Why do people feel like they are failing when they are actually achieving so much?  Never in the history of humanity have we been so highly functioning, yet we have so many people feeling like a failure, feeling depressed and anxious.

I don’t allow myself to use the word ‘failure’ because there is nothing helpful that comes from it.  I’ve gone through a really tough few years, on the edge of a breakdown, battling with depression and anxiety, but thanks to that, I have worked out what makes me happy and how truly resilient we can be when pushed to the extreme.

I’ve also given myself permission to be happy – sounds silly when you write it down, but we all have a right to be happy.  All of us think we should be achieving more, working harder, earning more money, going out more, seeing friends more often etc, etc, without actually allowing ourselves to be happy with what we have right now.

True happiness comes in acknowledging the things we achieve each day, taking pleasure in the small things and making plans and goals for the future.  My very wise partner once said to me, “You can’t be happy all the time”, and how true that is.  It struck me in that moment that I’d been striving for the wrong thing – we should be aiming to be content in life, with peaks of happiness, and hopefully only a few troughs of unhappiness, along the way.  It is impossible to be happy all the time as this is not a natural state of existence!

Life for me is more challenging than I ever thought possible, but honestly, I’ve never been happier (more content!)  I’ve learnt to treasure the small things, like eating my breakfast in bed whilst reading my book; having a glass of wine with my partner, talking about our week and planning for our future; watching the sunset from my bedroom window; listening to my children snore after a busy day; hanging out the washing whilst the sun shines on my back.  It sounds a bit cheesy, but through the midst of all the stress, you need those moments to get you through!
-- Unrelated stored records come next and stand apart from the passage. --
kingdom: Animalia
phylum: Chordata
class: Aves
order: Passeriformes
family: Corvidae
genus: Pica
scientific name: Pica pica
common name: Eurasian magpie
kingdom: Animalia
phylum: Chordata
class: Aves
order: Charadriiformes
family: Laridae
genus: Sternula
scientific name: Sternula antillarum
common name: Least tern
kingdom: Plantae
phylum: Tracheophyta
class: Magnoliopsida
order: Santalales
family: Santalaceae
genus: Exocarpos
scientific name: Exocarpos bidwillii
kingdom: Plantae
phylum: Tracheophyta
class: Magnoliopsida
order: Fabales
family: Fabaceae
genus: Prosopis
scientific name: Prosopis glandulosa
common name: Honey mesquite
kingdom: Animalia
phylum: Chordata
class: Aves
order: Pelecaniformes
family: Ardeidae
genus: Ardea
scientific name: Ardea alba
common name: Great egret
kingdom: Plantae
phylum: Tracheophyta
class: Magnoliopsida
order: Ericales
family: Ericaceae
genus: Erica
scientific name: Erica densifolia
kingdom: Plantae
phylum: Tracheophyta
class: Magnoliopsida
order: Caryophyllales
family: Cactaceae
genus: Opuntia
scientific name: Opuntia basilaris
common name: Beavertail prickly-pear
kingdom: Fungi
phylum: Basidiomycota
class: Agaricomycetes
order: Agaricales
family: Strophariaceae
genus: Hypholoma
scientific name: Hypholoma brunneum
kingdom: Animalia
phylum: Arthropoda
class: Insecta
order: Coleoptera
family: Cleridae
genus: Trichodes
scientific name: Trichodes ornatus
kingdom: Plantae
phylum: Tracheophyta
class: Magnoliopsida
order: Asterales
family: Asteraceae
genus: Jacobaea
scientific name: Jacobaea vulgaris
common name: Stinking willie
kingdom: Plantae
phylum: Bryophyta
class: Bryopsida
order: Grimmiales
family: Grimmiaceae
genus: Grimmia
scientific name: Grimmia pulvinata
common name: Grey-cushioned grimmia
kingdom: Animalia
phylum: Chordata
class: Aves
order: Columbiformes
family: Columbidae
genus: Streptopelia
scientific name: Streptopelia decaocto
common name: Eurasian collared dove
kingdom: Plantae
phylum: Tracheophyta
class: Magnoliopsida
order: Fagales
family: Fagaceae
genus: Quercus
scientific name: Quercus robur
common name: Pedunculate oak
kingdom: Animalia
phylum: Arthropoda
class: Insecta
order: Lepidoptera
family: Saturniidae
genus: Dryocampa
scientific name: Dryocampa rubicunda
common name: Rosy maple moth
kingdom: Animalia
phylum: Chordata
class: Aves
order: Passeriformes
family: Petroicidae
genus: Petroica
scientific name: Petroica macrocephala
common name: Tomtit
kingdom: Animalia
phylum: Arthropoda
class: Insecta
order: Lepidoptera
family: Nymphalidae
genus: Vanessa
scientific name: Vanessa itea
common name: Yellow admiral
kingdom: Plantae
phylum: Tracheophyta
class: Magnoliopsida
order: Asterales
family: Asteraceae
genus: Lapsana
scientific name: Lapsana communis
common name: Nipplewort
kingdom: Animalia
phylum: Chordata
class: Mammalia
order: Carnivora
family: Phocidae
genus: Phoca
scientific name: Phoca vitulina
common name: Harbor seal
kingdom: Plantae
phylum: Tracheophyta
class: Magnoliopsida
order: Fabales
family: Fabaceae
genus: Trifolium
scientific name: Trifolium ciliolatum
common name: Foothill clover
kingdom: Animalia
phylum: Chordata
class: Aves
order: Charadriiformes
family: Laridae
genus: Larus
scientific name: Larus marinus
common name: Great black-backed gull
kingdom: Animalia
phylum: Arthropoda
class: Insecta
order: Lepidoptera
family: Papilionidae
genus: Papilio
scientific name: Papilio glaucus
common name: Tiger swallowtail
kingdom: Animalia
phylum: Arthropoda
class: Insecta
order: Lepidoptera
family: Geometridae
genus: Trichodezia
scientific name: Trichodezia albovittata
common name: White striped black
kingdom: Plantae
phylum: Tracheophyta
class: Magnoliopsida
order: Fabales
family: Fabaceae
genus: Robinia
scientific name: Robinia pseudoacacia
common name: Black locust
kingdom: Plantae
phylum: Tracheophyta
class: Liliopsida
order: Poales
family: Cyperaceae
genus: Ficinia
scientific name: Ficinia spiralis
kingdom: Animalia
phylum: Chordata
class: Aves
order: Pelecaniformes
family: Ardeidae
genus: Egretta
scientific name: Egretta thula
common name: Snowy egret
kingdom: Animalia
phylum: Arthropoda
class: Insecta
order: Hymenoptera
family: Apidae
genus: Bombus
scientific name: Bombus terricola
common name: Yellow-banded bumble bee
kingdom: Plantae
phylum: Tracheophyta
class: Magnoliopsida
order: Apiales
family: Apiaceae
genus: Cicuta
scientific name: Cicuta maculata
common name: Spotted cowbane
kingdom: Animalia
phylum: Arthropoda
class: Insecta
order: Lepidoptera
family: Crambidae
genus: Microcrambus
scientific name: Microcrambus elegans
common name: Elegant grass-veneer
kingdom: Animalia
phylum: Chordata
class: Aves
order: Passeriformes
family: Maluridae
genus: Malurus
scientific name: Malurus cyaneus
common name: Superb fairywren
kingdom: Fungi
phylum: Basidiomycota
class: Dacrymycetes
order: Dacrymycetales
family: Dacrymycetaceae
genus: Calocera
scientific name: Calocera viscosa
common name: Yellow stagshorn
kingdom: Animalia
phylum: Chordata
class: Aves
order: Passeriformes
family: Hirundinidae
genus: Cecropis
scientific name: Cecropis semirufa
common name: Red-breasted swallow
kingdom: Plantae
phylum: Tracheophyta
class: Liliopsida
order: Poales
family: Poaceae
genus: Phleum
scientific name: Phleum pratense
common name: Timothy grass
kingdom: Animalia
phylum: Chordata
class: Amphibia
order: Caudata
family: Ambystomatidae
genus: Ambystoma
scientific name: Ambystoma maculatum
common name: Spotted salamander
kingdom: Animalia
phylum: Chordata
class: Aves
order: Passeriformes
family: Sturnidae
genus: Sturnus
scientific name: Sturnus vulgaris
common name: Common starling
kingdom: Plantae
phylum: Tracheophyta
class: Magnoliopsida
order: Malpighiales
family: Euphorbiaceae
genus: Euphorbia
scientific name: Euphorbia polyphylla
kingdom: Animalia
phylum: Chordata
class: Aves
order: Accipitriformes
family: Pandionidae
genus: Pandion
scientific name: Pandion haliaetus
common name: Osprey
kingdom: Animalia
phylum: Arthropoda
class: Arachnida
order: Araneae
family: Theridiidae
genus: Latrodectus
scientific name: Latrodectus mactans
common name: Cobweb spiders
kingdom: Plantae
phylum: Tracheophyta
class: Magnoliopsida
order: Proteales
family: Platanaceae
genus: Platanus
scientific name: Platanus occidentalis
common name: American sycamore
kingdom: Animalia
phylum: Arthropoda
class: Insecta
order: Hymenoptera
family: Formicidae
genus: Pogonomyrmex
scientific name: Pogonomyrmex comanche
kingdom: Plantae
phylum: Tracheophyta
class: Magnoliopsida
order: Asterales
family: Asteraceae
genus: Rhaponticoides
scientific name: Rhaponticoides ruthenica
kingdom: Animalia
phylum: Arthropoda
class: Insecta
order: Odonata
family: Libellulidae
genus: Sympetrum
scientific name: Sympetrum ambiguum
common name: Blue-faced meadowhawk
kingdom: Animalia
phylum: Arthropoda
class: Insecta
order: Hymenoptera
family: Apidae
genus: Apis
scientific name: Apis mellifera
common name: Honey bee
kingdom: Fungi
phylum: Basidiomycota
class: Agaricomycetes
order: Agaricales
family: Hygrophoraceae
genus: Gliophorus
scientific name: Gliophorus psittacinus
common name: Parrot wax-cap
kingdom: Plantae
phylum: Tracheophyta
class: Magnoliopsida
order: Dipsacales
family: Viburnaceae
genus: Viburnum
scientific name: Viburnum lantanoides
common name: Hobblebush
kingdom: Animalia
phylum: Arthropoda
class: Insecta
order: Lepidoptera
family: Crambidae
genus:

And I’m slowly learning to congratulate myself on my achievements each week – even when I’m asleep at 9:30pm each night, I feel happy in simply having made it through another day.  Did my children have clean clothes to wear today?  Did I feed myself and my kids today?  Did we get to nursery/school/work on time?  Then I achieved something today!

Unfortunately, it is all too easy these days to compare ourselves to others and what others ‘have’.  What I’ve learnt is that I don’t really care what others have, because those things aren’t the things that make me happy.  I don’t want a high flying career; I don’t want time to go running each day; I don’t want to sit having my hair done each month.  Those things make other people happy, but they aren’t for me, and that’s okay.  I don’t judge others on what they choose to do with their time, I’ve just stopped wanting what other people have, choosing to focus on the things that I want in my life.

So how do we find contentment in our daily lives and a sense of achievement instead of failure?

At the end of each day, write down 3-5 things you have achieved that day.  This must start with the small things – did a load of washing, made that appointment, made a home cooked meal, did some work – whether paid employment or cared for children if you’re a stay at home parent – got the kids to school on time.  And then you can write down the bigger ones – went to the gym, finished an assignment, completed a project, taught your child how to do something new, called a friend you haven’t spoken to in a while.  When you start to write things down on paper, you’ll see how much you have actually achieved in your day!

And here’s where the change comes – each week, write down the things you would like to achieve in the next week (your goals) – small and bigger things – note, we are not calling them the things you haven’t achieved this week, just a focus for your time in the coming week.   By calling them goals, instead of things we haven’t achieved yet, we remove the sense of failure.

Celebrating our achievements gives us a sense of pride, it allows us to take satisfaction in our daily life and brings meaning into the every day tasks.  Setting a focus gives us a sense of purpose and direction and having smaller goals allows us the opportunity to celebrate our achievements more often.  Once we get used to setting smaller goals for ourselves, we can set bigger, longer term goals and then you’ll be amazed what you can achieve!

We can all find contentment and happiness and we all deserve to – let’s get rid of failure all together.

p.s. I would highly recommend reading ‘Man’s search for meaning’ by Viktor E. Frankl – changed my whole perspective on things.